2006-02-08
fuck it
Not going to class puts me in a very odd sort of state, where I would spend the entire day simply doing nothing...but of course, I will try my best to steer clear from that.
I've been in a real slump lately, as if that were a sort of surprise. My moods are usually unprecedented, and unwelcomed. It's quite true that I become obsessed with things and tire of them just as quickly. I do it with friendships, too. I oftentimes wonder if my reaction (or, lack thereof) to things is normal. Is it humanly possible to be this selfish and self-absorbed?
After all, the main reason why I stopped group therapy is because I feel uncomfortable hearing about other people. Yes, I want others to listen and consider my problems...but unless it's got to do with me, my best is never good enough. And I really try...
There have been exceptions, however...that, I will recognize. There have been people who phrase their words in such a way that I am found captivated. Or perhaps...I know it well enough to identify.
My therapist tells me to be honest, and if I were honest, this diary would be another angsty teen blog.

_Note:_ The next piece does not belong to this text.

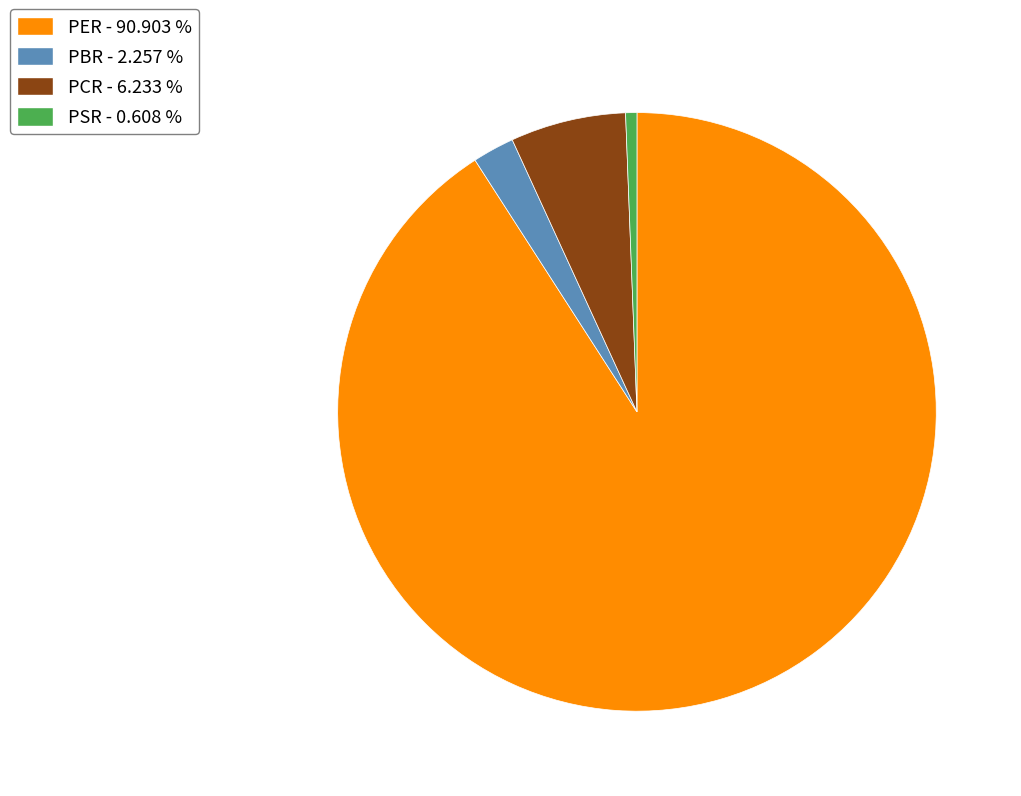

Count the number of slices in the pie.

4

I college life precisely because I am not in control of everything. Let me rephrase: I enjoy the academic life--absolutely despise communal life.

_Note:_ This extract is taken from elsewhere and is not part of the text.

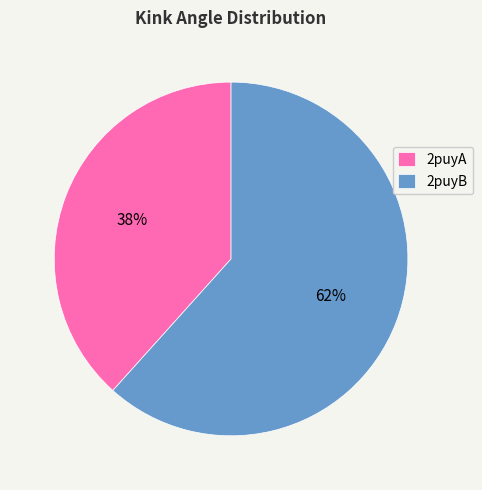

To the nearest percent, what percentage of the pie is 2puyB?

62%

Jake and I went to the hospital this morning so that I could go to the psychiatric wing, and I told him that I was nervous walking through the hallway without my mom.
The sterile smell made me nervous, too, and those are things that lure me into an anxiety attack, which, I do have often. Lately, I've been getting more and more nervous.
I'm afraid of going outside and actually facing people. I alienate my friends because I dread the thought of having dinner and being asked questions.
Is it me or is it school?
There is something so inherently wrong with me, that I can't perform usual functions. So, how do I get out of it?
I can't rely on pills my entire life and admitting that I'm a neurotic fuck won't do it, either.
Either that, or I simply have nothing good to read.